Sunday, September 16, 2007

Ripped From The Headlines

Hell Freezes Over
The recent cold wave has been attributed to one Hillbilly Husband. Just last week, the HH scrubbed the bottom of the shower. With this being the first household task performed by the HH in approximately 5 years, a ripple effect was felt throughout the atmosphere. Meteorologists say the cold snap could last for as long as 5 days. Mrs. Hillbilly Mom offered her take on the matter. "If I had known that leaving Comet With Bleach on the shower floor all day would result in HH actually cleaning the shower, I would have done it years ago. I'm still not sure whether he actively scrubbed, or whether it was just the friction of his calloused man-hooves as he washed himself."

Great Clips Puts Hole In Boy's Head
A Hillbilly youngster returned home from a haircut today with a hole in his head. The hole was located on the back of his neck, right side. When asked to comment, the boy stated, "I knew something was wrong when she held the mirror behind my head. I saw that big bald spot, and when she asked if everything looked OK, I said, '...umm...' Then she said quickly, 'Oh, that's the way your hair grows back there.' When I went out front, I wanted to tell Dad, 'Look how she butchered me!' But I was afraid to." The boy was last heard muttering, "First hour...Jimmy. Second hour...Susie." His mother explained that he was calculating who sat behind him, and who would make fun of his disfigurement.

Woman Contracts Mystery Illness After Close Encounter

An area teacher came down with a mysterious ailment following a job-related incident last week. Mrs. Hillbilly Mom fell ill after coming in contact with a slimy substance under a schoolhouse desk. A student who witnessed the incident said, "It was kind of funny. She sat down, and next thing you know, she was screamin' and shaking her hand and gagging. Then she ran to the cabinet and squirted a bunch of GermX all over her hands. All I know is, it kept us from working for about 5 minutes." The victim is currently convalescing at home, with the help of, in her words, "...some sweet, sweet Histinex, and my husband's cough medicine prescription from 2005." Her husband added, "She ain't the first woman ever to catch a cold."

Elderly Widow Wins PowerBall
A septuagenarian residing at the outskirts of town hit Wednesday night's PowerBall number for a prize of $3. She did not realize her windfall initially, due to the local paper (not this one!) printing the Power Play number in place of the PowerBall number. Upon notification her good fortune, she told her daughter, the ticketholder, to check with Mabel, a local math teacher, to see what a 3-way cut of the winnings would bring. When the loot was divvied up after taxes, the pool participants agreed to put their -$0.47 apiece back into ticket purchases. Congrats to all.

Out Of The Mouths Of Babes
A local small fry was questioned about the whereabouts of his father last evening.

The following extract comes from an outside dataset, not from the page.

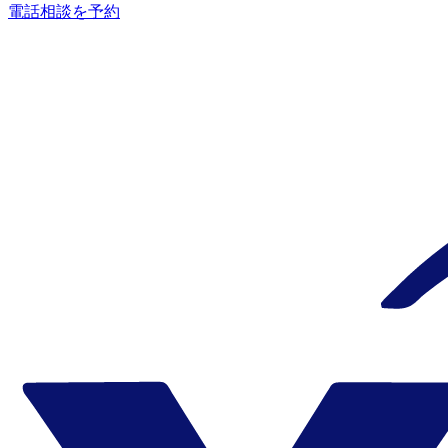
電話相談を予約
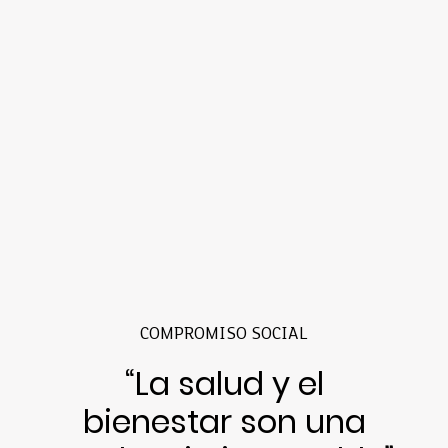
COMPROMISO SOCIAL
“La salud y el
bienestar son una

The boy replied, "I think he went to the barn. To inflate something. Maybe his ego." The father would not be reached for comment.

Time Travel Possible?

A 12-year-old student at one of our local schools it planning this year's Science Fair project on a wrinkle in the Space-Time Continuum. Seems that his mother has observed that each successive school year flies by more quickly than the year before. Hopes are high that the youngster can parlay this project into a Nobel Prize winner, coming off his 1st place finish in last year's 'Physics-Middle School' category. Good luck to our Junior Einstein.

3 comments:

LanternLight said...

His mother explained that he was calculating who sat behind him, and who would make fun of his disfigurement.

So a swift conversion to Judaism, and the resulting Yarmulke, was not on the plate eh?

Mommy Needs a Xanax said...

Man hooves. [snickering]

Hillbilly Mom said...

Lantern,
A Yarmulke would not go down low enough to cover this Great Clips faux pas. It is down on his neck, at the badly-trimmed hair line.

Meanie,
If only I could take credit for the Man Hooves. Alas, much like the Waist Boobs of yesteryear, the Man Hooves were stolen from those wittier than I. The Man Hooves came from Television Without Pity, in an ER recap several years ago. A recap in which 'Man Hooves' referred to the dainty feet of my beloved Abby Lockhart. How DARE they insinuate that my Abby had feet like an American Yehti. How DARE THEY!